▸ Work item:
Write a continuation of the message about xrootd monitoring shown below, picking up right after its last sentence. The entries that follow that message are not part of it.

▸ Document section:
# # # # # # #
Print

Print


Hi Julia,

The way we scaled xrootd monitoring to avoid burdening the server was to 
simply shift the workload to the collector. That meant that state 
information was reported "just in time" at the point it was available. 
Much of that state information is not kept beyond the reporting 
time interval. The information that is kept is not easily accessible, if 
it's accessible at all, by the time monitoring occurs. What we provide 
is a simple reference to previosuly reported data which avoids 
retransmission of that data and keeps the amount of monitoring data sent 
over the wire in balance with the amount of data that we provide to the 
client. Internal monitoring API's and structures are architected to fit 
into that scheme. This was not short-sighted. It allowed us to provide 
far more extensive information at a very low cost accomodating divergent 
and evolving needs without having to revisit the server implementation 
which, frankly, is a very expensive proposition.
# # # # # # #
▸ Extracted entries:
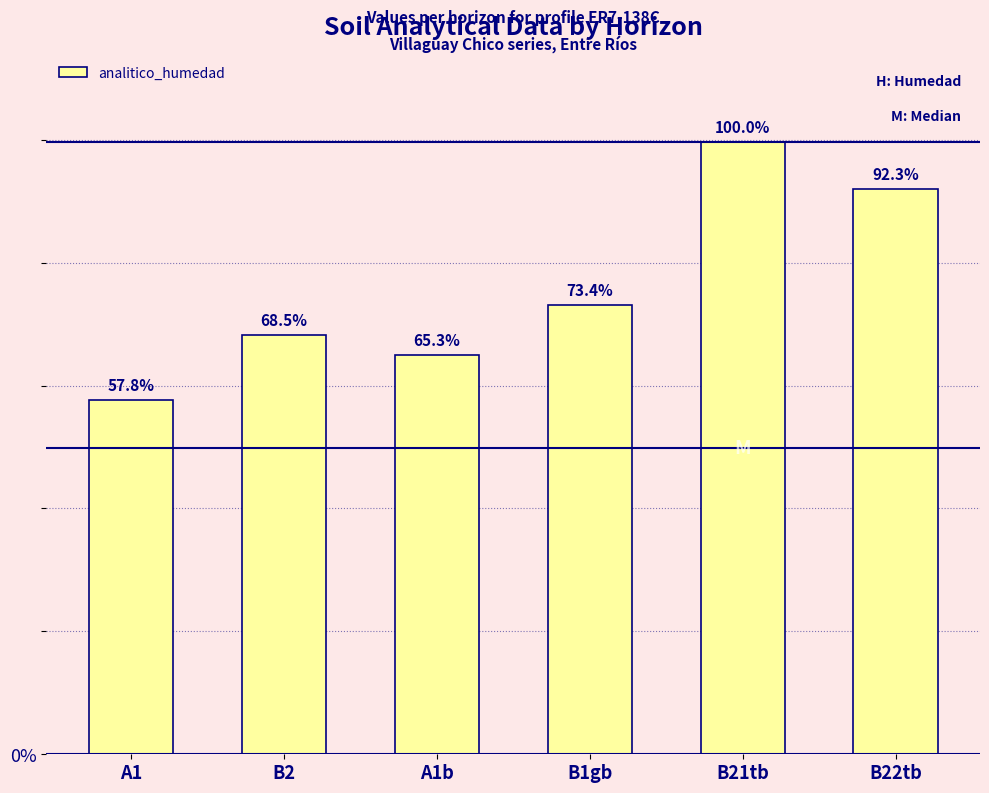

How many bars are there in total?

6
# # # # # # #
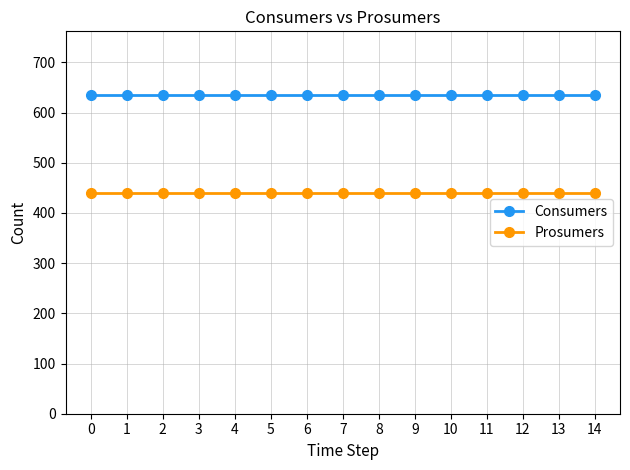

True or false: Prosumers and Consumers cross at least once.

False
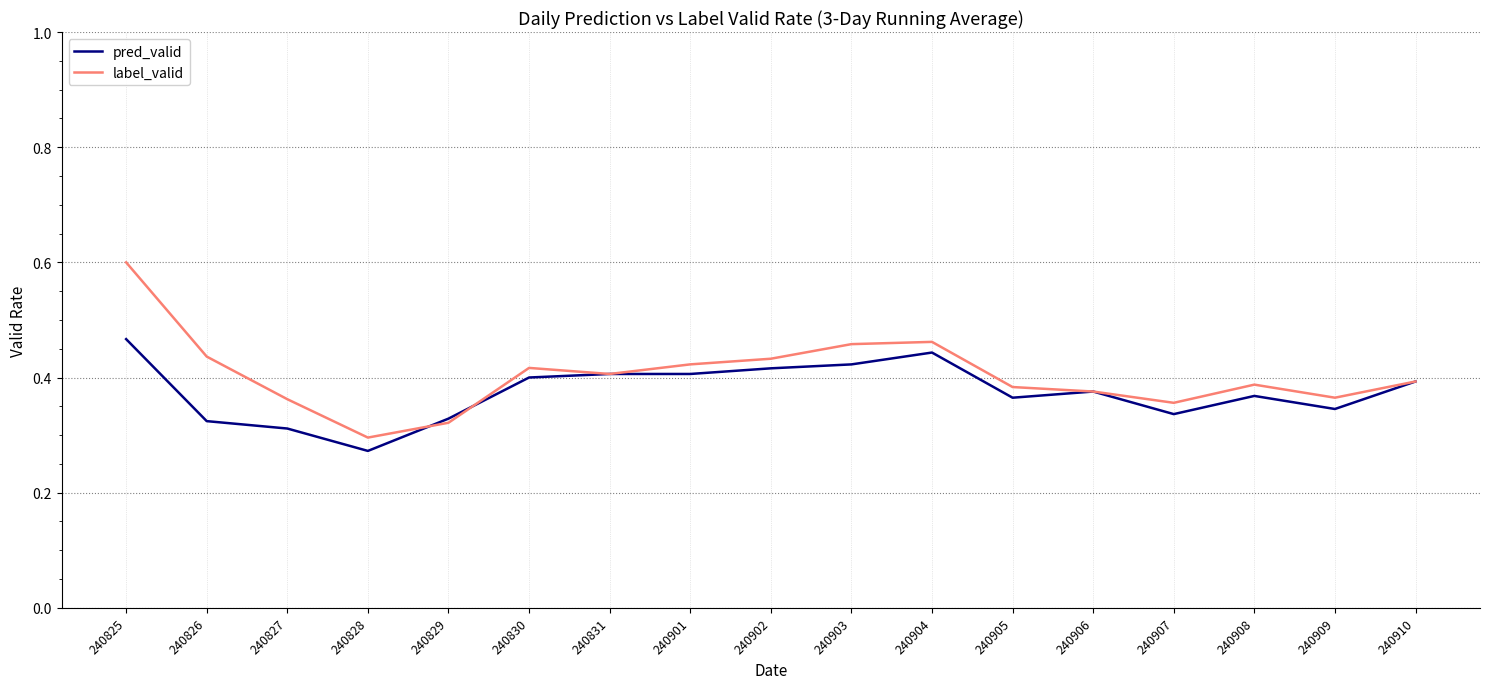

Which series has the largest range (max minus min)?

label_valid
# # # # # # #
▸ Answer for this exercise:
Yes, that all works as long as you don't loose too many UDP packets. That 
is why the reliable conversion of UDP to MQ is the long term solution and 
will address the specific problem at hand. You will be able to get exactly 
the information you need once we can stop loosing packets.

I ask for your patience while we implement what will be the satisfactory 
solution for the whole community.

Andy
Andy

On Fri, 25 Jun 2021, Julia Andreeva wrote:

> Hi Andrew,
>
> Thank you for the prompt answer.
> Yes, we know about the development of the local UDP collector converting data into MQ stream.
> This is certainly a good direction.
>
> However, this does not simplify the task of processing a lot of reports related to the same operation further in the chain, which has impact on the collector scalability. And we were wondering if we can substantially decrease amount of data to be processed if  file close report contains just few more attributes.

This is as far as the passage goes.